FlyPig23/Qwen3-4B_Paper_Impact_code_SFT_1ep
FlyPig23/Qwen3-4B_Paper_Impact_code_SFT_1ep is a 4 billion parameter Qwen3-based instruction-tuned language model, fine-tuned from Qwen/Qwen3-4B-Instruct-2507. This model is specifically fine-tuned on the paper_impact_code_train dataset, indicating an optimization for tasks related to code generation or analysis within the context of research papers. It features a 32768-token context length and is designed for specialized code-related applications.
Loading preview...
Model Overview
FlyPig23/Qwen3-4B_Paper_Impact_code_SFT_1ep is a 4 billion parameter language model built upon the Qwen3 architecture, specifically fine-tuned from the Qwen/Qwen3-4B-Instruct-2507 base model. It is distinguished by its specialized training on the paper_impact_code_train dataset, suggesting a focus on tasks involving code within academic or research contexts.
Key Characteristics
- Base Model: Qwen3-4B-Instruct-2507, a 4 billion parameter instruction-tuned model.

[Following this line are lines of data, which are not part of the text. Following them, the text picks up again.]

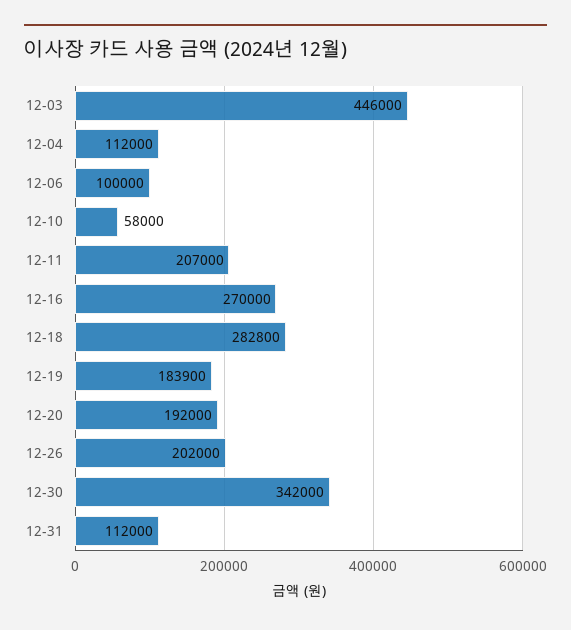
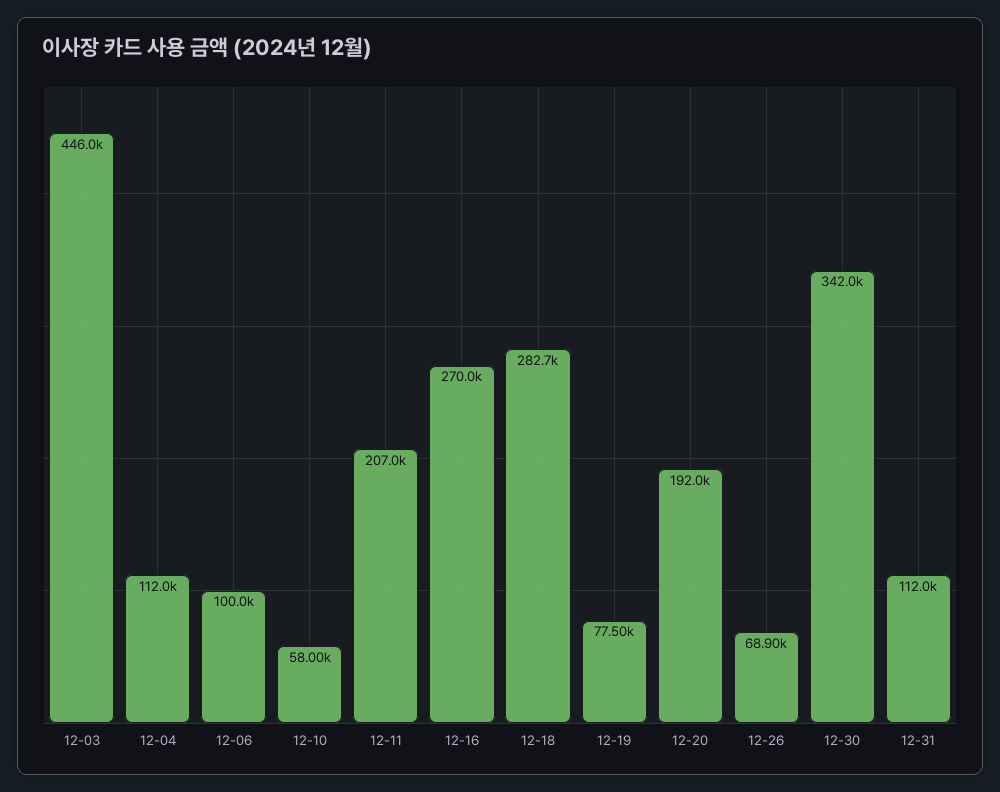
  {
    "12-03": 446000,
    "12-04": 112000,
    "12-06": 100000,
    "12-10": 58000,
    "12-11": 207000,
    "12-16": 270000,
-   "12-18": 282800,
+   "12-18": 282700,
-   "12-19": 183900,
+   "12-19": 77500,
    "12-20": 192000,
-   "12-26": 202000,
+   "12-26": 68900,
    "12-30": 342000,
    "12-31": 112000
  }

- Specialized Fine-tuning: Trained for 1 epoch on the
paper_impact_code_traindataset, achieving a reported evaluation loss of 0.0773. - Context Length: Supports a substantial context window of 32768 tokens.
Training Details
The model was trained using the following hyperparameters:
- Learning Rate: 2e-05
- Batch Size: 8 (train), 8 (eval) with 2 gradient accumulation steps, resulting in a total train batch size of 64.
- Optimizer: AdamW with default betas and epsilon.
- Scheduler: Cosine learning rate scheduler with a 0.1 warmup ratio.
Potential Use Cases
Given its fine-tuning on a code-related dataset, this model is likely suitable for:
- Code Generation: Generating code snippets or functions based on specific requirements.
- Code Analysis: Assisting in understanding, summarizing, or refactoring code found in research papers.
- Research-focused Code Tasks: Applications requiring an understanding of code in an academic or scientific context.